Bedford Heights now has a new 23-acre passive park as a result of a partnership between the city and the nonprofit Western Reserve Land Conservancy.
The Solon Road Preserve, which abuts the southern boundary of the city’s Lucille Reed Park and is near the Cleveland Metroparks Bedford Reservation, was created through the acquisition of two parcels and a city land bank lot. The project was funded through a Clean Ohio Conservation Fund grant from the Ohio Public Works Commission and Natural Resource Advisory Council District 1.
The 22-acre Reed Park has a large pavilion as well as basketball courts, a tennis court and playground facilities for tots and youths. The park is also home to the city’s outdoor pool. The Solon Road Preserve enhances the recreational opportunities in Bedford Height by adding a passive recreational component to an established active recreation area while doubling it in size.
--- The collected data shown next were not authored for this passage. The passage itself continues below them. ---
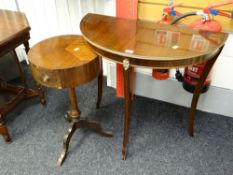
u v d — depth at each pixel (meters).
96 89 2.04
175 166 1.43
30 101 1.93
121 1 1.50
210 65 1.24
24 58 2.37
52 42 1.36
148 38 1.15
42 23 2.06
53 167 1.42
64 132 1.65
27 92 1.87
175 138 1.60
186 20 1.42
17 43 1.44
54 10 1.92
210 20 1.27
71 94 1.35
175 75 1.67
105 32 1.21
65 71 1.15
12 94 1.87
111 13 1.76
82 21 1.33
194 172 1.39
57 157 1.48
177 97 1.84
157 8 1.48
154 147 1.54
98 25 1.29
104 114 1.80
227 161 1.45
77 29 1.96
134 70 1.83
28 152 1.51
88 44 1.24
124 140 1.39
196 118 1.75
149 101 1.92
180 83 1.75
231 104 1.69
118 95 1.96
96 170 1.41
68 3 1.83
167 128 1.68
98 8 1.78
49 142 1.58
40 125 1.71
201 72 1.36
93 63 1.22
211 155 1.49
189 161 1.45
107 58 1.12
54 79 1.17
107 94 1.99
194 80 1.47
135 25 1.29
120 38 1.15
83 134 1.63
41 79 1.21
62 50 1.29
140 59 1.03
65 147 1.45
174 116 1.78
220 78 1.63
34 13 2.04
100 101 1.83
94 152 1.51
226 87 1.66
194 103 1.45
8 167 1.43
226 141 1.58
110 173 1.39
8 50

“It is rare to find areas of undeveloped land this size in the built-out sections of Cuyahoga County that contain conservable natural areas,” said Sarah Ryzner, director of projects for the Land Conservancy’s Thriving Communities Institute. “That the project could add to an existing recreation area and is adjacent to neighborhoods is even better. We are excited about the outcome here.”
Ryzner added, “The city of Bedford Heights has been a terrific partner on this project, and we look forward to exploring additional opportunities to connect its neighborhoods with these great natural assets.”
Bedford Heights Mayor Fletcher Berger said, “Bedford Heights is fortunate to have this jewel in our city. Thanks to our partners, this jewel will be preserved for the benefit of current and future generations.”
The preserve has two ravines running from north to south. The eastern ravine contains 885 linear feet of a direct tributary to Tinker’s Creek, which is the largest tributary of the Cuyahoga River.
The Land Conservancy has partnered with Tinker’s Creek Watershed Partners on a restoration plan for the project. In May, volunteers from the Land Conservancy, TCWP, Cleveland Metroparks and the city spent a day planting 900 trees and shrubs along the stream bank, as well as in the flood plain and former home site on the property.